- [Exercise goal] Look through the entries for the string "NJPhotoBrowser" and copy every line where it shows up.

Document images with source code:
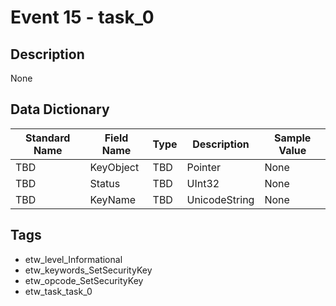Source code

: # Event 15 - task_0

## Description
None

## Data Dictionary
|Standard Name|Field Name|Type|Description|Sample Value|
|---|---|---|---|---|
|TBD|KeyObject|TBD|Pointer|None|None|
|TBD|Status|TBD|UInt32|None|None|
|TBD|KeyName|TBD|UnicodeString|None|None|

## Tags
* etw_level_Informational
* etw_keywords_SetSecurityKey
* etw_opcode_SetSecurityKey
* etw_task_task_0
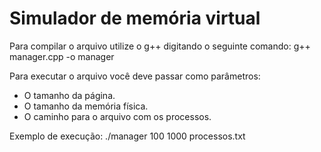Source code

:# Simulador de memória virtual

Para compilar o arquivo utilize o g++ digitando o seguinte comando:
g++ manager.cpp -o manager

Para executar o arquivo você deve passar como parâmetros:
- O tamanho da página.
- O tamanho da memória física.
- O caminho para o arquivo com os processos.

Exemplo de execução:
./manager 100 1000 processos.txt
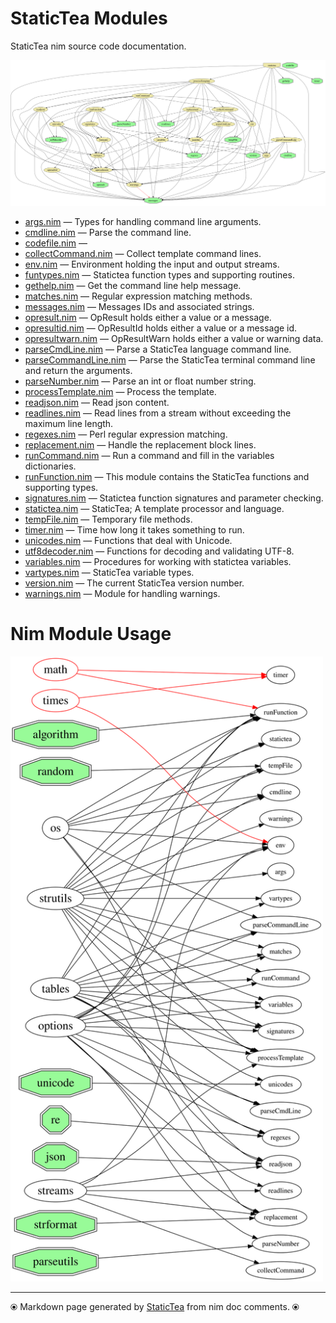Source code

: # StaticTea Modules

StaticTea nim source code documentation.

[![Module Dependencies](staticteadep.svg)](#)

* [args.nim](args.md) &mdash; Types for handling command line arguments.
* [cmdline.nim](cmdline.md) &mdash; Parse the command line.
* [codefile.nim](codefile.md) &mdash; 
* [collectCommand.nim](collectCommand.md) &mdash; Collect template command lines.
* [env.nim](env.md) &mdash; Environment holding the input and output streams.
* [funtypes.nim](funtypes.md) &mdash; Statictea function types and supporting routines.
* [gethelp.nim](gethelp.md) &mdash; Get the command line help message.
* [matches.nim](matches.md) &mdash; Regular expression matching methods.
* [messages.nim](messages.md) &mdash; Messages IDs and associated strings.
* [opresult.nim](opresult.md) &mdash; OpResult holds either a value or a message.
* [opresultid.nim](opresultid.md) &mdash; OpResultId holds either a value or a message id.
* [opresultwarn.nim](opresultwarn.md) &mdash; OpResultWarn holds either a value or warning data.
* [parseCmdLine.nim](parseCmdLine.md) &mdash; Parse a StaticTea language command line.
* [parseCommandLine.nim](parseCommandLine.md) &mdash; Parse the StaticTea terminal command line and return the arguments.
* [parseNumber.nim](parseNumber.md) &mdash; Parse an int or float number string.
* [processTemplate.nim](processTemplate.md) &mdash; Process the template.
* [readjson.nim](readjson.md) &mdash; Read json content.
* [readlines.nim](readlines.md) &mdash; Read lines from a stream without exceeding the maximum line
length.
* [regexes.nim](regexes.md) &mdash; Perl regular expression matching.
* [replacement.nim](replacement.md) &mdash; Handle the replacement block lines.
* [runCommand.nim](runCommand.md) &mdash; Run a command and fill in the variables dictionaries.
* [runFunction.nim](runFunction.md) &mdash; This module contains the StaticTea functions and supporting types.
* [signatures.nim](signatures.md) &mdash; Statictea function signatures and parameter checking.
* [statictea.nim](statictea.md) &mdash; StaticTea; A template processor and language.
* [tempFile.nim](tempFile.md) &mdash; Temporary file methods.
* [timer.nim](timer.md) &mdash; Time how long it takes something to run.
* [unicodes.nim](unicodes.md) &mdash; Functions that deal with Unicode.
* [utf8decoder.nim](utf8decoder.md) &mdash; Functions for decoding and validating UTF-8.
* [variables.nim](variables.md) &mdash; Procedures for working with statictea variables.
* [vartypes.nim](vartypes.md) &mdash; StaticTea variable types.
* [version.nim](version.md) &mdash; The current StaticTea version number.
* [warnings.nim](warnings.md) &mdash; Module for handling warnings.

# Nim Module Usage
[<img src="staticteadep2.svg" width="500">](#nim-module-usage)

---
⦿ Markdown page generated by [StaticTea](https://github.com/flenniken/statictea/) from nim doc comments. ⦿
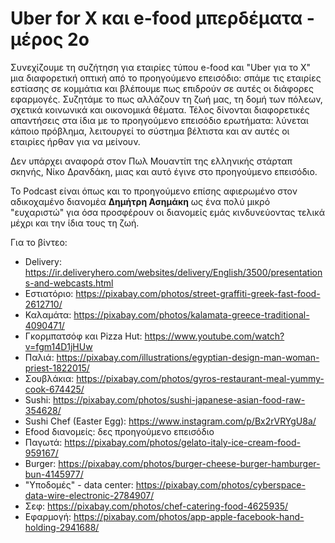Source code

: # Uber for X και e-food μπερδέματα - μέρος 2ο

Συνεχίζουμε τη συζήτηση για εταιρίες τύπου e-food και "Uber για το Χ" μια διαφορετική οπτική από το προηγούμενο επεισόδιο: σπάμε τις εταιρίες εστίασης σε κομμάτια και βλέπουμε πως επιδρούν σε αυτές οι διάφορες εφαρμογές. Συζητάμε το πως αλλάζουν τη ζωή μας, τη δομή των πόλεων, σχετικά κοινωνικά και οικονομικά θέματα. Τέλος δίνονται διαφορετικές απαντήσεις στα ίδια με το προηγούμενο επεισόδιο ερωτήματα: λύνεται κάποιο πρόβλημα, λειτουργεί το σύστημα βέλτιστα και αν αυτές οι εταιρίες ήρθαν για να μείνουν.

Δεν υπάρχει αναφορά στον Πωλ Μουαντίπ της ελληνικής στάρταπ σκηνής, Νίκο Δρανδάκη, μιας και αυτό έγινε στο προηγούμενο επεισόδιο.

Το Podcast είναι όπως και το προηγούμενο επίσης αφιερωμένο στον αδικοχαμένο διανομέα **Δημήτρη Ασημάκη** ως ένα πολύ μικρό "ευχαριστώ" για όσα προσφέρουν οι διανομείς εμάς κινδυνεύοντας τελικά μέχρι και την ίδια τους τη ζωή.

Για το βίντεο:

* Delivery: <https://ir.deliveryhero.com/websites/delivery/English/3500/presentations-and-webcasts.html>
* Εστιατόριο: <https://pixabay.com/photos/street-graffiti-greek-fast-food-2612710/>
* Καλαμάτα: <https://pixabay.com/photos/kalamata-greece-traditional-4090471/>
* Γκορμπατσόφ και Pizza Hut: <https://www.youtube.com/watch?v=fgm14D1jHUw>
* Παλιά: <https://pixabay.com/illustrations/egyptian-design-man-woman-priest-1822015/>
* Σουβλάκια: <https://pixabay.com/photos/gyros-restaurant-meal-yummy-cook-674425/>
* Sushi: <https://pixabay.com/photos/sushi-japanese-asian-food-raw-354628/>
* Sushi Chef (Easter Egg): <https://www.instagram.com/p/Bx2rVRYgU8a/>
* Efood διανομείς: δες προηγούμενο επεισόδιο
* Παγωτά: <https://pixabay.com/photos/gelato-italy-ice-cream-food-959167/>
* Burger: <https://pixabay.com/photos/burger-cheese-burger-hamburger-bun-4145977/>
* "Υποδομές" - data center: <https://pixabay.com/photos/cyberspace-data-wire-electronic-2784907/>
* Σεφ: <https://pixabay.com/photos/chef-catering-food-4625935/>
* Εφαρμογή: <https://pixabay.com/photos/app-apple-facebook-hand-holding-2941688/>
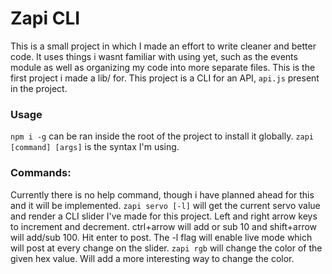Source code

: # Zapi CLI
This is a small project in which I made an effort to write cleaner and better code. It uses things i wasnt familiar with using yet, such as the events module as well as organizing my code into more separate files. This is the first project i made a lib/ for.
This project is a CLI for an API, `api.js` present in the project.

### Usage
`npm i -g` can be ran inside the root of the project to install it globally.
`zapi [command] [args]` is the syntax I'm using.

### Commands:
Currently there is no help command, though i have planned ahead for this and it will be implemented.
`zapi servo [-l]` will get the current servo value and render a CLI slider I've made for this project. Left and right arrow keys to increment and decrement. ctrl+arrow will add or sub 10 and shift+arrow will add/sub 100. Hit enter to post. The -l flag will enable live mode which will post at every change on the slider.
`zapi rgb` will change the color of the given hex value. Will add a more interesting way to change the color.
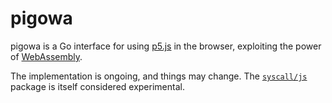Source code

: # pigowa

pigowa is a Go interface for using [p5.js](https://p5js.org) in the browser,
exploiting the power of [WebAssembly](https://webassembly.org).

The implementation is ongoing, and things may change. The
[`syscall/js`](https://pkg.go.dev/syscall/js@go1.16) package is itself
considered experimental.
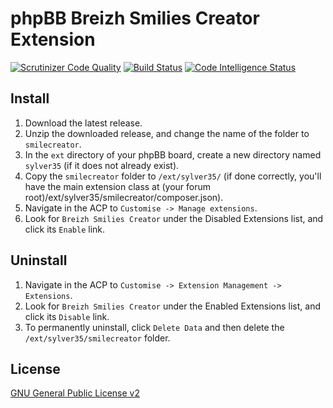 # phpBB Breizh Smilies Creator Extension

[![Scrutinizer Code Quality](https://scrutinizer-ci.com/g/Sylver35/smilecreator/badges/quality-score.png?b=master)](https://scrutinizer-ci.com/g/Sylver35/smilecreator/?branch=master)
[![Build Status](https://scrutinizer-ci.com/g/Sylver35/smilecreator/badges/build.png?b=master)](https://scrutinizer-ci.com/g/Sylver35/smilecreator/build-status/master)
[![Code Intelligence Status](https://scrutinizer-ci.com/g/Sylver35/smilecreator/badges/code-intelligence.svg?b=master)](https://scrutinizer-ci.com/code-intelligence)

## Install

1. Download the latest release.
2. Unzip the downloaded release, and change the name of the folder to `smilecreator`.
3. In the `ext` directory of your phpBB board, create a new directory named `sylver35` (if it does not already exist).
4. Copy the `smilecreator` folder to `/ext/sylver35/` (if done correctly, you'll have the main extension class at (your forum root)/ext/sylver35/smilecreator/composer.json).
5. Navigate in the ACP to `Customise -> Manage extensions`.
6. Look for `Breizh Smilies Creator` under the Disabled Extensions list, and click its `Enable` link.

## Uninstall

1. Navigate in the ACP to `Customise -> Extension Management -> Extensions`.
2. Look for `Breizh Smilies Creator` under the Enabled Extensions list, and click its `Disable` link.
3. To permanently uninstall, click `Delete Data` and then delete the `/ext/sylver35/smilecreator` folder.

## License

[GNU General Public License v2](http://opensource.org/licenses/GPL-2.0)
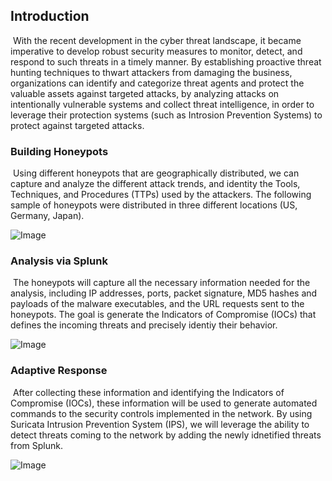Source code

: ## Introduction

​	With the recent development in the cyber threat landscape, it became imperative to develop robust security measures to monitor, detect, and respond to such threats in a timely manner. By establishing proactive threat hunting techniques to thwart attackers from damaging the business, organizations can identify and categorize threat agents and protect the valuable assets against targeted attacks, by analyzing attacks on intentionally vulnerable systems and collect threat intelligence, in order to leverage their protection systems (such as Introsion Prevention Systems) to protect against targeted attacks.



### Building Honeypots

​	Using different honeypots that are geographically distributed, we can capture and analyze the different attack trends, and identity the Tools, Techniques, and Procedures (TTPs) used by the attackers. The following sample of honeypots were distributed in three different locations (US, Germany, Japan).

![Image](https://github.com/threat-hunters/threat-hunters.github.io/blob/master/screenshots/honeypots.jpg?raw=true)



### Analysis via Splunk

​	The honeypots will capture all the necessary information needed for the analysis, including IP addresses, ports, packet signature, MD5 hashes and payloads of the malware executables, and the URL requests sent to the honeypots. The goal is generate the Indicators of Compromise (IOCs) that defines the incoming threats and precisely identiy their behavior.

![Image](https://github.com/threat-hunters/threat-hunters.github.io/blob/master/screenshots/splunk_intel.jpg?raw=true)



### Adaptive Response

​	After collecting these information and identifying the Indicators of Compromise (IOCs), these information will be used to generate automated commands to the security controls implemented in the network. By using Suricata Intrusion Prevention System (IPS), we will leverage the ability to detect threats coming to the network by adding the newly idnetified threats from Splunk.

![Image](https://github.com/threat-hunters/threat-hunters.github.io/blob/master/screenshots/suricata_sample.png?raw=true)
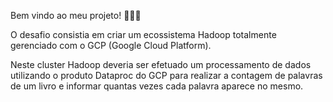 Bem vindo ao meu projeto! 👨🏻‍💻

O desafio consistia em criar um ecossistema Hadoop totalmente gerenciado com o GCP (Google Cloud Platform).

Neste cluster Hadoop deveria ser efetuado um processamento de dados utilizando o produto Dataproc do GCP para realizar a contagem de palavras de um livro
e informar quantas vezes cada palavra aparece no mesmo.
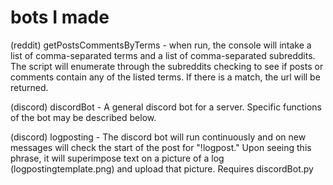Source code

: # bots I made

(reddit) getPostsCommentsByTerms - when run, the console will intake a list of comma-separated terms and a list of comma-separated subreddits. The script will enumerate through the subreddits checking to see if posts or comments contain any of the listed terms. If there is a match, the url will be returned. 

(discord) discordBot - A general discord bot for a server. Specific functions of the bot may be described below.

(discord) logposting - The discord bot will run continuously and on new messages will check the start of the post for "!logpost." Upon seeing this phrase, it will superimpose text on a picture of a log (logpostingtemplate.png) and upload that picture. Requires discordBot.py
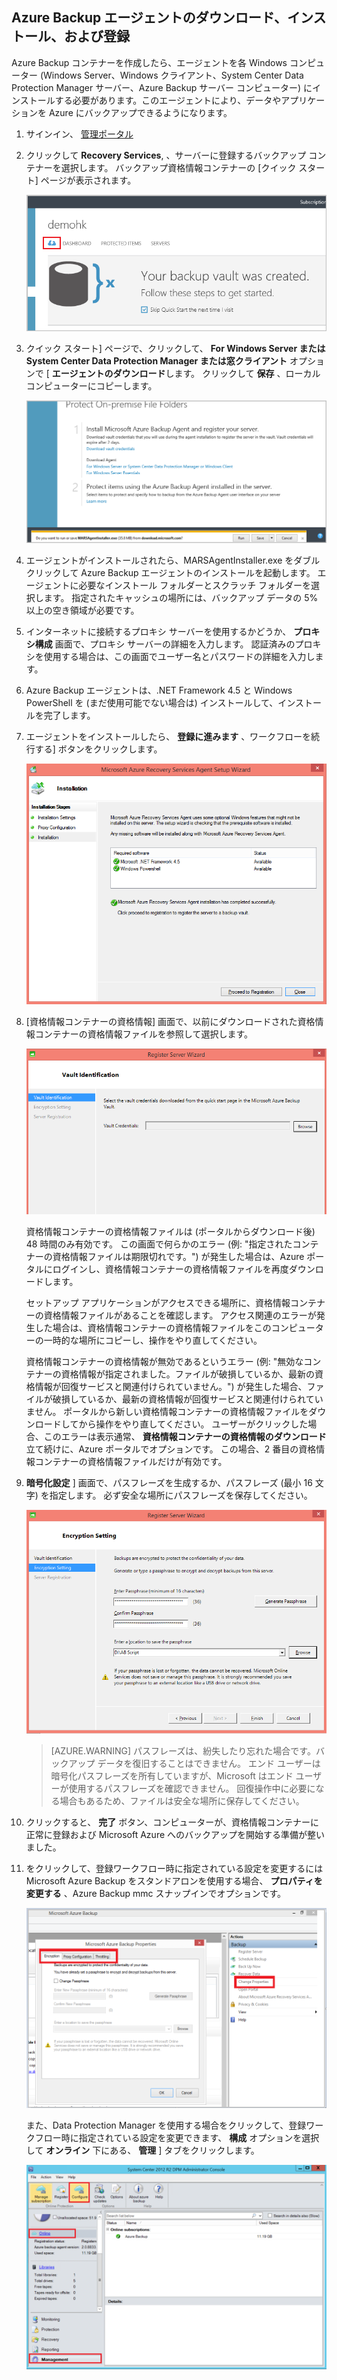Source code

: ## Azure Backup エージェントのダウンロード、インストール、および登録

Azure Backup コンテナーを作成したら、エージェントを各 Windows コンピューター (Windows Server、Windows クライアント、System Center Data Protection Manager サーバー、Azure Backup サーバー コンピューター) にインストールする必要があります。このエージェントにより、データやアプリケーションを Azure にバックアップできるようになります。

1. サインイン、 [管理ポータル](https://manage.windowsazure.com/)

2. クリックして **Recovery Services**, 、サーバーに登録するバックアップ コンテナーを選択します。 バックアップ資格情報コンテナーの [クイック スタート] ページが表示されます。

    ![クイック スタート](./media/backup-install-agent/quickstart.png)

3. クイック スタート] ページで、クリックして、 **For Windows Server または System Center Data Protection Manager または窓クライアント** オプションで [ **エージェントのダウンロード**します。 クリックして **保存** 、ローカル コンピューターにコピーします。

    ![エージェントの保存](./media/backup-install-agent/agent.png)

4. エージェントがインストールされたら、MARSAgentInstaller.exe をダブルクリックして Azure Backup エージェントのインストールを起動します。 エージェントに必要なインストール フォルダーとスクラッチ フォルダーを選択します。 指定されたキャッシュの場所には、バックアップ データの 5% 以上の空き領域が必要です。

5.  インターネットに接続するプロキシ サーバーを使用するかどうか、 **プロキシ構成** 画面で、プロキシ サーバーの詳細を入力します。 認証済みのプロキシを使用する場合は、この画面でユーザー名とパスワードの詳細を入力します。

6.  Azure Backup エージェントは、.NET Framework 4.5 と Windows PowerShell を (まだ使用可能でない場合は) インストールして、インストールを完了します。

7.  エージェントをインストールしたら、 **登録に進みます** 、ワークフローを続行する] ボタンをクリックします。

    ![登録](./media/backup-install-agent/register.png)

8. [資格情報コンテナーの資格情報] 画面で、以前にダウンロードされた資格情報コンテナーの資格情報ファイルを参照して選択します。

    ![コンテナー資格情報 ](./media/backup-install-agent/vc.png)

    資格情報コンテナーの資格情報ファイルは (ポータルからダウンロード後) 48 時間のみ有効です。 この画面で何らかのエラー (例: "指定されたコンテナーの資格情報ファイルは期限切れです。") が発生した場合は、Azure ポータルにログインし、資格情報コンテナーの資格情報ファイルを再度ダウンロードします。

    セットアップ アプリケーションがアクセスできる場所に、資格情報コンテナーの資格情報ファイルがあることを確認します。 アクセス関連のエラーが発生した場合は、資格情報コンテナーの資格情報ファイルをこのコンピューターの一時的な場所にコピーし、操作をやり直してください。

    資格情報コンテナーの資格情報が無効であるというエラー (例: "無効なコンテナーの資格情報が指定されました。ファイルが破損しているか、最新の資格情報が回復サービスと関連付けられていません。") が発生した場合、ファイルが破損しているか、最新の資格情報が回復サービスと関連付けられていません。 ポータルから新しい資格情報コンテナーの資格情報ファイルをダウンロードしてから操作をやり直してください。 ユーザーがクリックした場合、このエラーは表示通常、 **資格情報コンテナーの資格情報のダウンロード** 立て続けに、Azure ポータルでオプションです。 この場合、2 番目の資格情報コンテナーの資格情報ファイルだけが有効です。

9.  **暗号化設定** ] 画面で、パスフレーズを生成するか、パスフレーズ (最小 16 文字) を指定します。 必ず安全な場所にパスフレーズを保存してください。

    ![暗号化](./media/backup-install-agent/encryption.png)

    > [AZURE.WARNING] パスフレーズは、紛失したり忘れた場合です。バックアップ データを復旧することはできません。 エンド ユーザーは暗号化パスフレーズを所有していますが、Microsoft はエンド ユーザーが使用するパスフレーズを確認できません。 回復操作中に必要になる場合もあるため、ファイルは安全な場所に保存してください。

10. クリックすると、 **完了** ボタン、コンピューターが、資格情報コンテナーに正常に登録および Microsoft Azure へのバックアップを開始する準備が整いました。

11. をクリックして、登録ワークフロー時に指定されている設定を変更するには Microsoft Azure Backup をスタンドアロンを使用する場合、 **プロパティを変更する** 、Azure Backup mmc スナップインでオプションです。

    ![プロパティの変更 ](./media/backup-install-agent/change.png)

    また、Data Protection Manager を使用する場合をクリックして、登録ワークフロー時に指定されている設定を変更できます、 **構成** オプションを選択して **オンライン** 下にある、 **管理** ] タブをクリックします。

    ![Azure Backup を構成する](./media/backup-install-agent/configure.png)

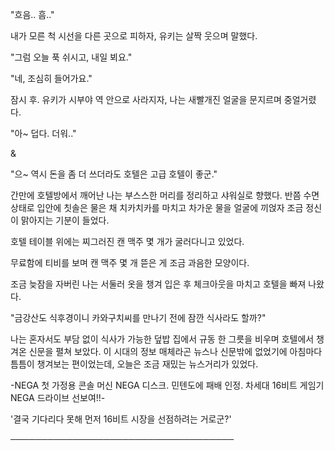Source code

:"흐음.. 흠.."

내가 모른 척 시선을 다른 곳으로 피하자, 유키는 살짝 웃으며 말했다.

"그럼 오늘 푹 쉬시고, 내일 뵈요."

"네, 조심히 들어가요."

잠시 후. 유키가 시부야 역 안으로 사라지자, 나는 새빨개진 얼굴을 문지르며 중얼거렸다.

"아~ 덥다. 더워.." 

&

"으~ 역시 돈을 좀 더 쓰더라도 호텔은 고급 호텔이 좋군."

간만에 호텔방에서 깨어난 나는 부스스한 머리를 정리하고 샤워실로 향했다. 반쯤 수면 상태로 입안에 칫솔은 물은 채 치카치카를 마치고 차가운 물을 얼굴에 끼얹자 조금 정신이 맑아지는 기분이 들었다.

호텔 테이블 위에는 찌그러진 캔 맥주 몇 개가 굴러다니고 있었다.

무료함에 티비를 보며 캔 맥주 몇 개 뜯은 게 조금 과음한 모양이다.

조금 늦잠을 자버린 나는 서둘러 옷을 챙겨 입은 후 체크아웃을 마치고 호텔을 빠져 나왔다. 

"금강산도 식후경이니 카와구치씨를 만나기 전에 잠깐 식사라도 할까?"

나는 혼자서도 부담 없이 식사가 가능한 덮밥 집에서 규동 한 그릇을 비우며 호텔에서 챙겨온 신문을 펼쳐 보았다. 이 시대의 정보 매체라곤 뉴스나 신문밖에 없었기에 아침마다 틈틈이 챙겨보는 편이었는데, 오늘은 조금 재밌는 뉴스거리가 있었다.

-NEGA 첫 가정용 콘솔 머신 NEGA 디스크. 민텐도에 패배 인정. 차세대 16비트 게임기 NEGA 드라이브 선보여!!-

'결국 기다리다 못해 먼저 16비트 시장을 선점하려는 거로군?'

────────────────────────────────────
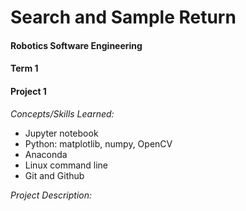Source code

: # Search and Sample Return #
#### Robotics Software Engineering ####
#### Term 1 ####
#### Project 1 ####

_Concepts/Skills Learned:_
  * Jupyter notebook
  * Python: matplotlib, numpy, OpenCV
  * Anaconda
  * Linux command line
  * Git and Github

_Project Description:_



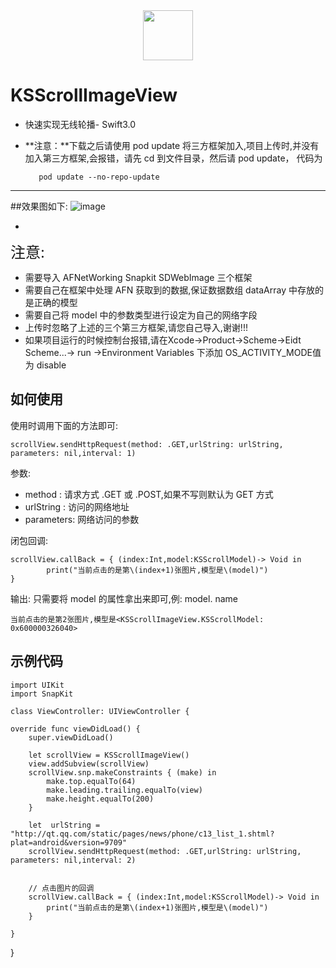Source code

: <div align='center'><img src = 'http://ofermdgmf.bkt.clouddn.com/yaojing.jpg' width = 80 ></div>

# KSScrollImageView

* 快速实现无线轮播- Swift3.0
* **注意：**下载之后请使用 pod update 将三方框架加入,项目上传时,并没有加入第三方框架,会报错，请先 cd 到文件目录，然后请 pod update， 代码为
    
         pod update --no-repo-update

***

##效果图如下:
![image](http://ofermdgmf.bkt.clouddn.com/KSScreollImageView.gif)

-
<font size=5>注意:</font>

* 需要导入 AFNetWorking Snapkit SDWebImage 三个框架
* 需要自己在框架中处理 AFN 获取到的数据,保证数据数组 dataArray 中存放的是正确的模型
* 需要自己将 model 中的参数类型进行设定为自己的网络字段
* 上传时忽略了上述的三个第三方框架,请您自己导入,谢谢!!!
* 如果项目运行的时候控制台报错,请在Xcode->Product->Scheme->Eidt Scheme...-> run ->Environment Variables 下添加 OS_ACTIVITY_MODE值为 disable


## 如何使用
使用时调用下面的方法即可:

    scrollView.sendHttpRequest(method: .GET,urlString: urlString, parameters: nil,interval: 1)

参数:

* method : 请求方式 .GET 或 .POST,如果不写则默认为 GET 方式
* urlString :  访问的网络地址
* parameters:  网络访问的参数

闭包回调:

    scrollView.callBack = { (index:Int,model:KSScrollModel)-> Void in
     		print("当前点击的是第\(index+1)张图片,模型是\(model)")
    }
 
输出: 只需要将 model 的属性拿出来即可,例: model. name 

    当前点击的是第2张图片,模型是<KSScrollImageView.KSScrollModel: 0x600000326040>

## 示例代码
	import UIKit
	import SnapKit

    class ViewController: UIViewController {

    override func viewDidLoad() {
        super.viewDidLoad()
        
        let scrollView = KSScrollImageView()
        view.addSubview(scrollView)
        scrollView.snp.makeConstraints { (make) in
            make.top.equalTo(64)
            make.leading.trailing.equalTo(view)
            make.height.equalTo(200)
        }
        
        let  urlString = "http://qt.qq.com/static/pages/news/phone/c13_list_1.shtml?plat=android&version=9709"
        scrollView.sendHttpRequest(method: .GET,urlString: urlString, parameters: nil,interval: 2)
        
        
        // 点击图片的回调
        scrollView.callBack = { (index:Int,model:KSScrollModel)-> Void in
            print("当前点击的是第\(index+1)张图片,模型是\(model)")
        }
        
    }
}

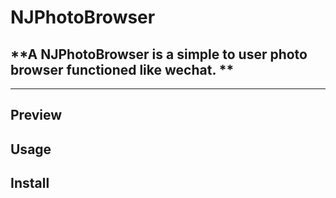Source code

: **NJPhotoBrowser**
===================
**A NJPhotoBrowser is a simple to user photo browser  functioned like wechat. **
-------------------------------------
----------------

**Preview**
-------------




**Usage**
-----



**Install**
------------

- [Final answer]
: **NJPhotoBrowser**
**A NJPhotoBrowser is a simple to user photo browser  functioned like wechat. **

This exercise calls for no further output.